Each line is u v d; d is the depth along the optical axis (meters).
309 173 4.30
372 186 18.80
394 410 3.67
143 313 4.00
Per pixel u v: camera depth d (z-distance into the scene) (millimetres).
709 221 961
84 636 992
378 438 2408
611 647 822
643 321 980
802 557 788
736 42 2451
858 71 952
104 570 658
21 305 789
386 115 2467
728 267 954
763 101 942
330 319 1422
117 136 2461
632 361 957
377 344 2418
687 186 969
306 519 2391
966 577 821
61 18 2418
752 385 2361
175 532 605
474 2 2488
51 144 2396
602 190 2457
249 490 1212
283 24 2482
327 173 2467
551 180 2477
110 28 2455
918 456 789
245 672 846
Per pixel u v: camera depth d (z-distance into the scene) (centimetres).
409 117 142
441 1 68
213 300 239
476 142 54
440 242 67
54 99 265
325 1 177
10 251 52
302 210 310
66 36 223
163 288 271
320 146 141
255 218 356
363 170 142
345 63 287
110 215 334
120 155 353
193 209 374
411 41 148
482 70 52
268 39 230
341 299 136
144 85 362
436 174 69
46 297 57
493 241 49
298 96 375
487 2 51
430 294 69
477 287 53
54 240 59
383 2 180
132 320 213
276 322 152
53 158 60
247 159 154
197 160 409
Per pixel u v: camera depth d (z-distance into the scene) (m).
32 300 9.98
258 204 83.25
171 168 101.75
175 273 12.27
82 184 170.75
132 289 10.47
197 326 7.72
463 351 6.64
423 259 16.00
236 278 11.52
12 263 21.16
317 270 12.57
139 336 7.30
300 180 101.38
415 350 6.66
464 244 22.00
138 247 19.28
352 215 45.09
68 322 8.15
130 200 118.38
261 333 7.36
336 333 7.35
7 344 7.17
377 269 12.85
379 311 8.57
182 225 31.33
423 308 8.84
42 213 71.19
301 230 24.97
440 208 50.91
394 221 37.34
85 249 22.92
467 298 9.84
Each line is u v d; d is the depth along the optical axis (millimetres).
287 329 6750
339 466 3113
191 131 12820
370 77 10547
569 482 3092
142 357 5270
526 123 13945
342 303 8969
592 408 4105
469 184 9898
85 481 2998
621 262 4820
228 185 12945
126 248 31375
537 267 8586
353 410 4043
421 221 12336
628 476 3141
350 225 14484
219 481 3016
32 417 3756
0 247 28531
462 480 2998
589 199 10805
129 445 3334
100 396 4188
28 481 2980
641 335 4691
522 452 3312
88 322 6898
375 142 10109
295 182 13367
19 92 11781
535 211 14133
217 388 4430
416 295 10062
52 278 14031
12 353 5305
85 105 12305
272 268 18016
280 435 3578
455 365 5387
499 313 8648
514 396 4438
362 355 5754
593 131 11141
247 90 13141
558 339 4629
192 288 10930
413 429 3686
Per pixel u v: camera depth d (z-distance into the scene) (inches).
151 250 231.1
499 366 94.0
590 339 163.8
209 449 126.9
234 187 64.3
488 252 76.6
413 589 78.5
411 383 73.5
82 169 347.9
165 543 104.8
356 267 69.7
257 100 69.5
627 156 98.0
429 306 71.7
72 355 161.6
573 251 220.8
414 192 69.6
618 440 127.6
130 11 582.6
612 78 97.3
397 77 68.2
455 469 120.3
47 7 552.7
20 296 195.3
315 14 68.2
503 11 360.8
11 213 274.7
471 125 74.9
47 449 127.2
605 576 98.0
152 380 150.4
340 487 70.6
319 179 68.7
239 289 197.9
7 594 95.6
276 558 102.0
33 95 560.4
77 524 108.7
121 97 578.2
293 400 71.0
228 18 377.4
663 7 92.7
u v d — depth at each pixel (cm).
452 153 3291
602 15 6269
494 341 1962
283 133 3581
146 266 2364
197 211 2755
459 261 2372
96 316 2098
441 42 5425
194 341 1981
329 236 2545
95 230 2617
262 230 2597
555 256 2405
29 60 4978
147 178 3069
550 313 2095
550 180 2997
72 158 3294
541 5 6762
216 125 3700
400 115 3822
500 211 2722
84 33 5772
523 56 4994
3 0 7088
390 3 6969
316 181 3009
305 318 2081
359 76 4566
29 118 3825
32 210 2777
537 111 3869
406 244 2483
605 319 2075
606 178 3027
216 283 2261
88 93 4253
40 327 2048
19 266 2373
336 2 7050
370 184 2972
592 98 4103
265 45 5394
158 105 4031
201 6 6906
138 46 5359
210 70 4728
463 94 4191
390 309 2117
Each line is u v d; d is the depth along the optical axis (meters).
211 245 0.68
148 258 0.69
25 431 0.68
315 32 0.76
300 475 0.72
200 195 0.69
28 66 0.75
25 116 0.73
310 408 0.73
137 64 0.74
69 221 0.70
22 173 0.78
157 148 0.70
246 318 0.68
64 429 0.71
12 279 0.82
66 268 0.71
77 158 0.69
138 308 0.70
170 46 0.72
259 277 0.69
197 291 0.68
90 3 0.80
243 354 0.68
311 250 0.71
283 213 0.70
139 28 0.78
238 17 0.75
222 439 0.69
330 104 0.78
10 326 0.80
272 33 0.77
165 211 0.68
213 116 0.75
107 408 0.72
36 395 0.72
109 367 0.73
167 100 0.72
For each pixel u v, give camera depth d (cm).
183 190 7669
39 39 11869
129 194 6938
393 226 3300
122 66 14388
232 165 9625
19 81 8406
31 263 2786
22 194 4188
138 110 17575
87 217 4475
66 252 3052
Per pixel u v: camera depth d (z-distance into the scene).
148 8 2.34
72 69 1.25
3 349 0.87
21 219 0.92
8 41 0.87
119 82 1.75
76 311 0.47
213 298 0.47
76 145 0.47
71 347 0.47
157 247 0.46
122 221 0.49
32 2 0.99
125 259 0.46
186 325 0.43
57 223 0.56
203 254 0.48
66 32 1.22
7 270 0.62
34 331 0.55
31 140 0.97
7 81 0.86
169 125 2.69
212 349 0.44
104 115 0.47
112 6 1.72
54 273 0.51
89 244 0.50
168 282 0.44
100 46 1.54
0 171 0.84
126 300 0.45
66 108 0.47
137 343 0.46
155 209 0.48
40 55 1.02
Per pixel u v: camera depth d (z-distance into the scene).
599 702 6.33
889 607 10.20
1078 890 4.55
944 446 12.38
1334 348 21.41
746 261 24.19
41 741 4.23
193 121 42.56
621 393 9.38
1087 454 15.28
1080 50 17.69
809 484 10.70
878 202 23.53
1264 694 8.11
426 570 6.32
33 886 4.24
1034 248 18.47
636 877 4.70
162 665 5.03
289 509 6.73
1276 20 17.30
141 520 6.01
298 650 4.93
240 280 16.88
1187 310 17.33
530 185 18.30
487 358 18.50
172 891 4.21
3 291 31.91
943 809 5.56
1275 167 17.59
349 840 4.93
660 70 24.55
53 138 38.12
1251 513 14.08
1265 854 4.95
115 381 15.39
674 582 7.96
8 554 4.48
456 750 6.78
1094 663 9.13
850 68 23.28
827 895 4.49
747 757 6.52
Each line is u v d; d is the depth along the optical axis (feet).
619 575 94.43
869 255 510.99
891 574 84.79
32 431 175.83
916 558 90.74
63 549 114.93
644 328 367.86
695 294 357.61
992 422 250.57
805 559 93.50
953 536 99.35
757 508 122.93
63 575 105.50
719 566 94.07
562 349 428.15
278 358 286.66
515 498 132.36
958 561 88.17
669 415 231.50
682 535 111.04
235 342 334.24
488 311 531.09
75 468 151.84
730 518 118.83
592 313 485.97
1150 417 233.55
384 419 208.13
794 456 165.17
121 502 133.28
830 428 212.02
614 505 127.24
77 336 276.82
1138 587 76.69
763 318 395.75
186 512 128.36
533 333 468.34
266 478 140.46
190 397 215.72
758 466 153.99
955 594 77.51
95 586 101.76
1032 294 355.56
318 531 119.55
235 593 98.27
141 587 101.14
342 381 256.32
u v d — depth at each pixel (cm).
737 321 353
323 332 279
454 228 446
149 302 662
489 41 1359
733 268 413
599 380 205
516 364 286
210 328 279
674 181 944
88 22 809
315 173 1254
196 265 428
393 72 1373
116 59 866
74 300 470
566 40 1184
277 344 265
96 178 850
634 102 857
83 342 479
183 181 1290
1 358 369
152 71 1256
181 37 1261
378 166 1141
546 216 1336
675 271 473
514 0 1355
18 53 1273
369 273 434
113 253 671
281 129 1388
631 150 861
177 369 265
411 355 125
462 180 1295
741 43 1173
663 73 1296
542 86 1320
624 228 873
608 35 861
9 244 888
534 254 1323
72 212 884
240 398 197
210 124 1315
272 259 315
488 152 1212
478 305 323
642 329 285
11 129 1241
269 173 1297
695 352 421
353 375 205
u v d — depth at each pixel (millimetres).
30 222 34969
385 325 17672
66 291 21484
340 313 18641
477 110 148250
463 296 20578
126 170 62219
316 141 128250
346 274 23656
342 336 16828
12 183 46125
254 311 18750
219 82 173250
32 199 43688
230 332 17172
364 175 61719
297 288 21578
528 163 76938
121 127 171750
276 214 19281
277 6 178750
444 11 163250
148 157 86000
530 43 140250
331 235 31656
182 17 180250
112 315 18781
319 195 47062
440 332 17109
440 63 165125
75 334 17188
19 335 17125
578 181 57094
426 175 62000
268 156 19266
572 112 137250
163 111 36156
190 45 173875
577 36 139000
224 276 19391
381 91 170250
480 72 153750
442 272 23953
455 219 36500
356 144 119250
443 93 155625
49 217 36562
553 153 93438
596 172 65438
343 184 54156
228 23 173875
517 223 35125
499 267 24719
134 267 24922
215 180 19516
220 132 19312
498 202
⁂
_Problem statement_
Determine how many lines of the listing hold the word "millimetres", then write only that number.

_Task answer_
3